= James Dagwell =

British journalist

James Dagwell is a British journalist working predominantly as a Senior News Producer and Editor in the UK broadcasting industry.

==Early life==
James Dagwell was born in Beckenham, Kent in 1974. He spent his early years in Kent before moving to North Devon and later to East Sussex.

==Education==
He was educated at Beacon Community College, a state comprehensive in the town of Crowborough, East Sussex. He went on to study for a degree in English and Theatre Studies at Royal Holloway College, University of London.

==Life and career==
He began his career as a news desk assistant for GMTV, a breakfast TV show on ITV. He then became one of the UK's first videojournalists for a London cable news station in 1997 before moving to ITV Westcountry news in Plymouth, Devon in 1998 as a TV reporter and presenter.

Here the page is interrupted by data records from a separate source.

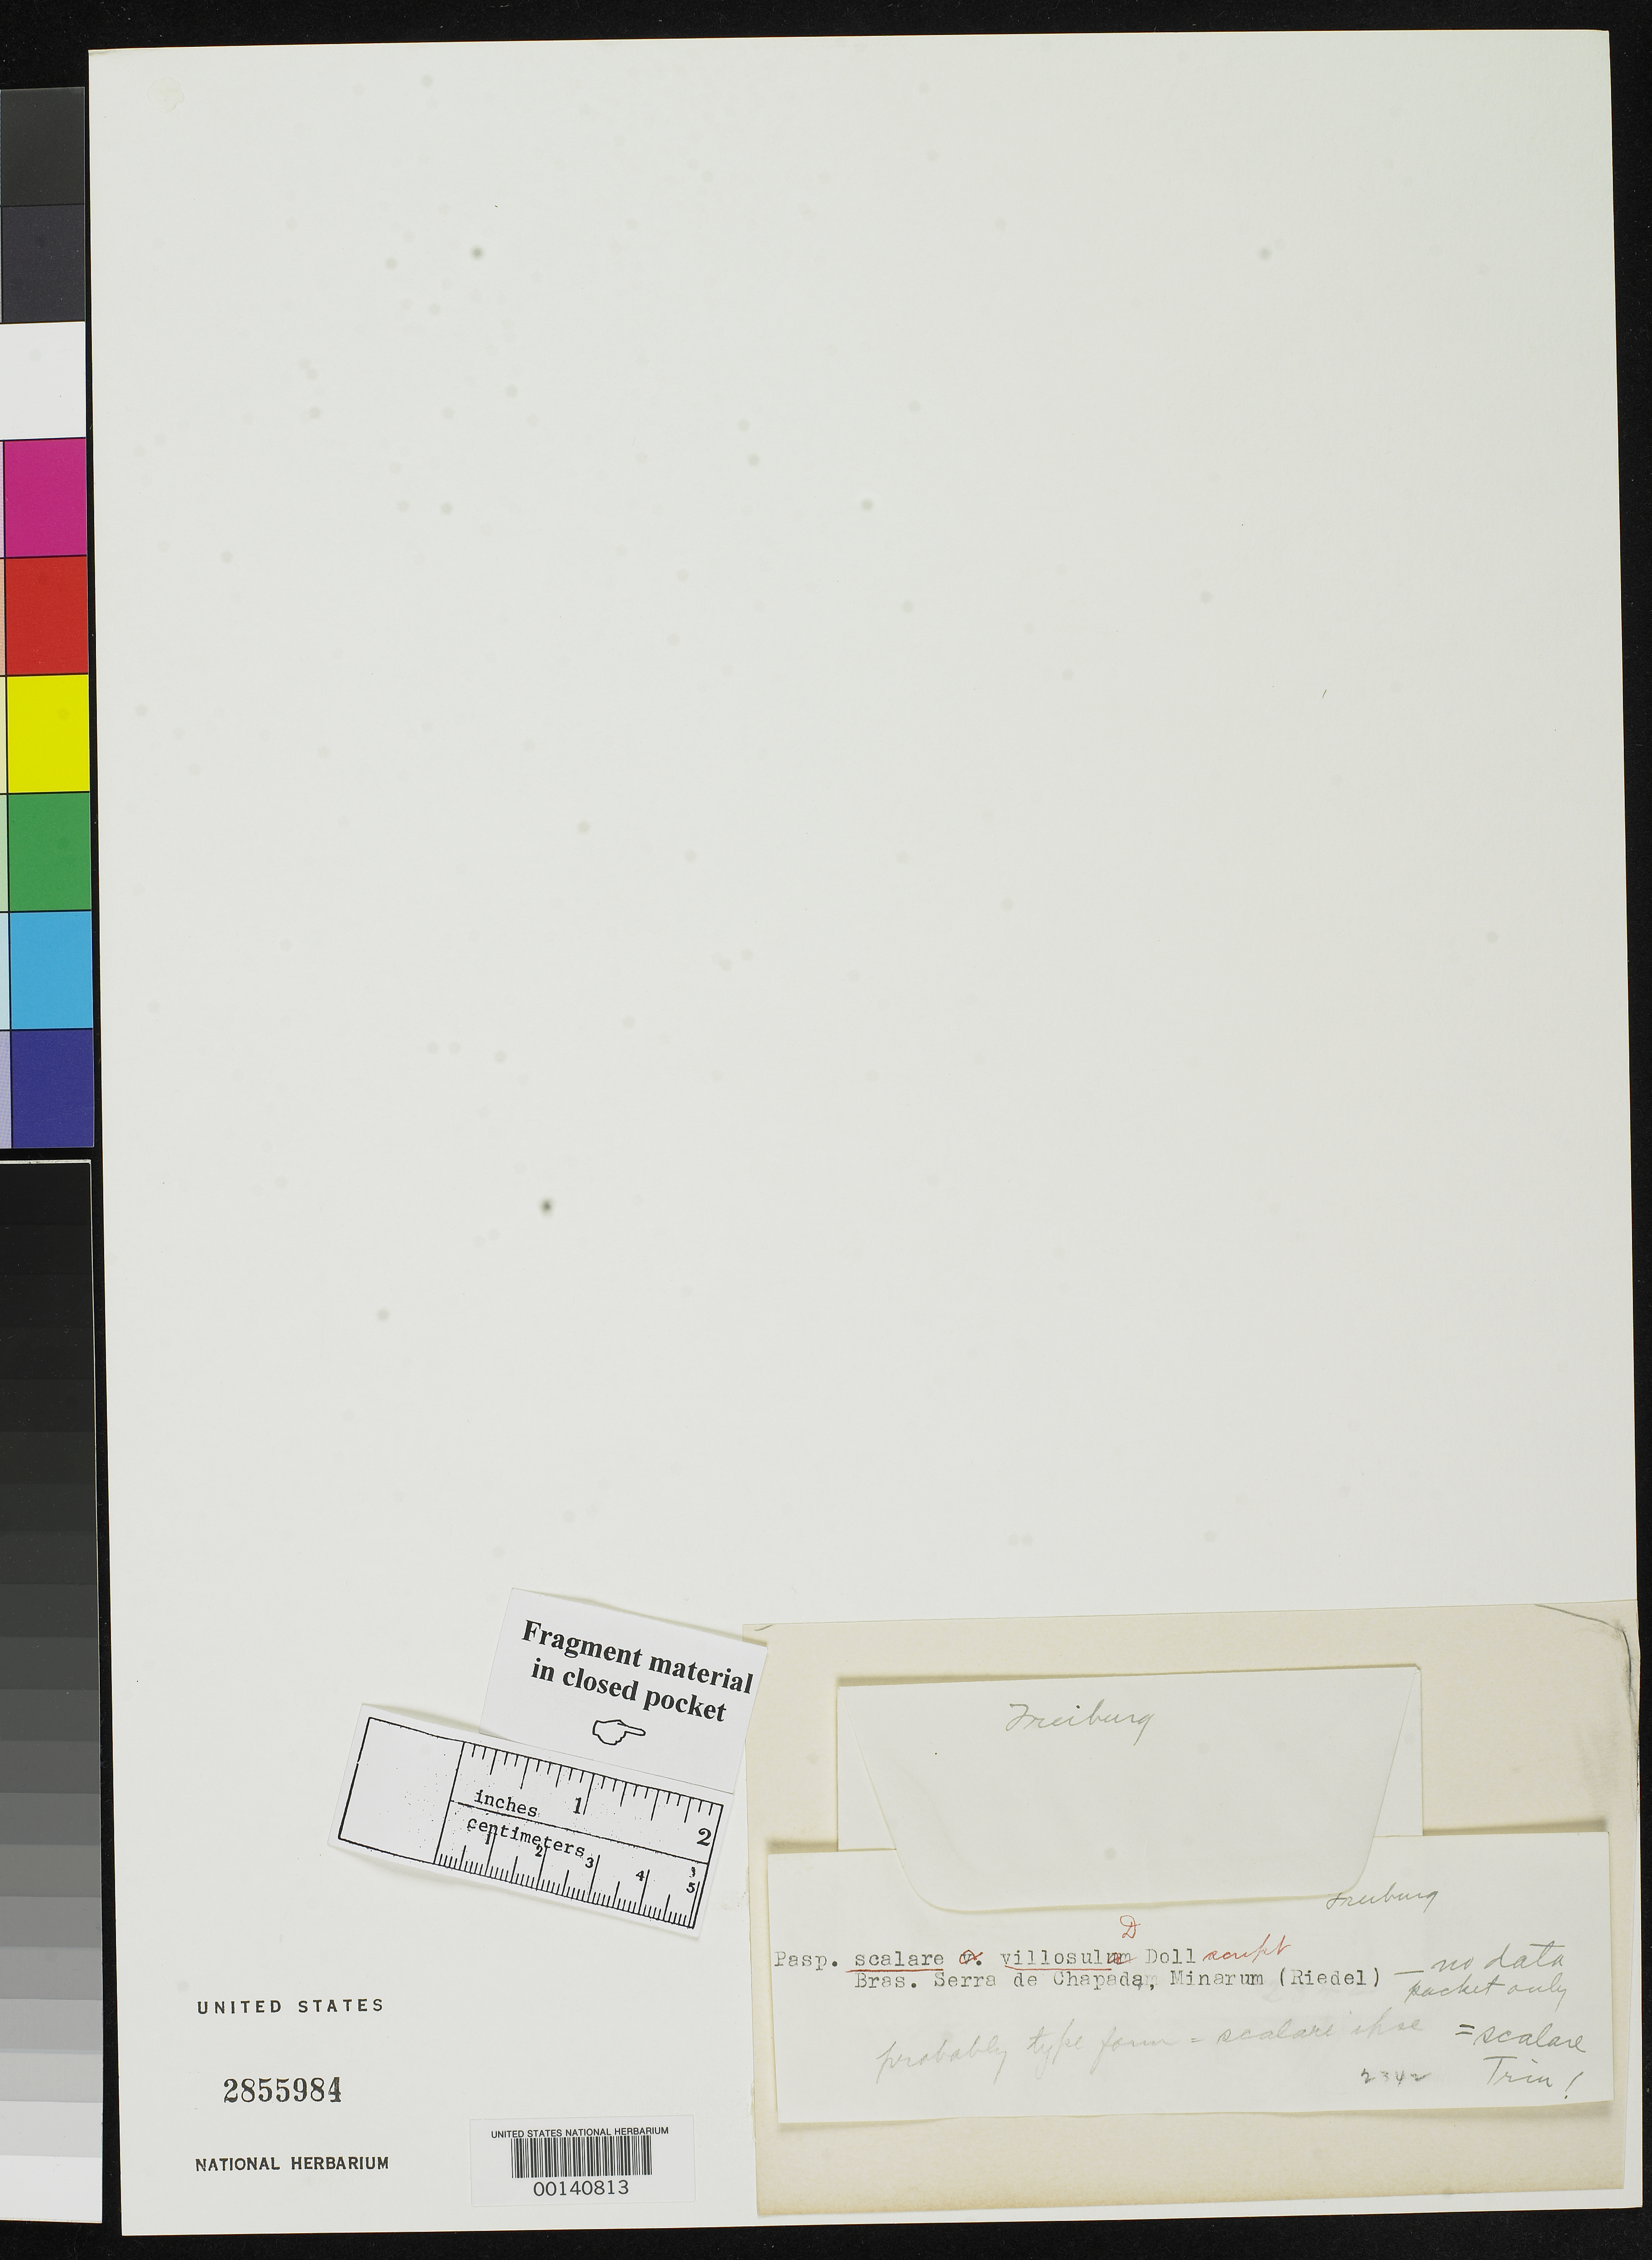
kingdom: Plantae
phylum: Tracheophyta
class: Liliopsida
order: Poales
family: Poaceae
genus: Paspalum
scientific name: Paspalum scalare var. villosulum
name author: Döll in Mart.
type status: Type Fragment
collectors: L. Riedel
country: Brazil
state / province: Minas Gerais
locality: Serra de Chapada.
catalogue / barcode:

He joined the BBC in 2000 as a producer for Newsround. In 2003, he moved to BBC Three at the launch of their nightly news show The 7 O'Clock News as a reporter and presenter. In 2006, he became a presenter of 60 Seconds on BBC Three for two years and launched the nightly Entertainment 24 on BBC News 24.

In 2008 he moved to BBC World News as a TV presenter becoming a familiar face around the world. His slot was simulcast overnight on the UK-facing BBC News. He had his own entertainment show, E24, at weekends on both BBC News and BBC World News. He also occasionally presented entertainment news on Claudia Winkleman's BBC Radio 2 programme plus Your News and STORYFix, an irreverent look back at the week's news which was one of BBC News' first shareable video clips.

He took a sabbatical in 2011 and returned to the BBC in 2012 as a Senior Producer for BBC News on BBC One leading their 8pm news bulletin.

Dagwell made the move to the BBC World Service in 2016 as a Senior Producer and subsequently Editor, leading delivery of the best of BBC News to millions of consumers around the world who don't have access to free and fair information. His work included expanding the BBC's reach in new markets, commissioning and creating content and also training for new journalists.

In 2023, he joined BBC News' International Services, supporting the leadership team that oversees the BBC World Service and BBC Monitoring.